═════ DATASET EXTRACT

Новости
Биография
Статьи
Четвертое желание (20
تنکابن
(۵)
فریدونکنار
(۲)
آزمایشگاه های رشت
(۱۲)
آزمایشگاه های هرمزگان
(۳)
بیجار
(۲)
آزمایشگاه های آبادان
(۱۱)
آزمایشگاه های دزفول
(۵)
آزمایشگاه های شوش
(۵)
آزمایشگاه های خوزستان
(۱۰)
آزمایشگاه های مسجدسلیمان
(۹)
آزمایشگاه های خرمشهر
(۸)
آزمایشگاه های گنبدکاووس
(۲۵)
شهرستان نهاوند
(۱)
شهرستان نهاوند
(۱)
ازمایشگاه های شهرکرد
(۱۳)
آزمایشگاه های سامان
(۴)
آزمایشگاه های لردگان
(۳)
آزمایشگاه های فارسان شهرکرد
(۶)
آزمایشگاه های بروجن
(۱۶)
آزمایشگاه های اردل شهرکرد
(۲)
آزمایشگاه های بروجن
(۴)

══════════

◆ **PROBLEM TO WORK ON**
Check each line of the listing above, and copy it if it contains the word "شهرکرد".

◆ **ANSWER FOR THIS EXERCISE**
ازمایشگاه های شهرکرد
آزمایشگاه های فارسان شهرکرد
آزمایشگاه های اردل شهرکرد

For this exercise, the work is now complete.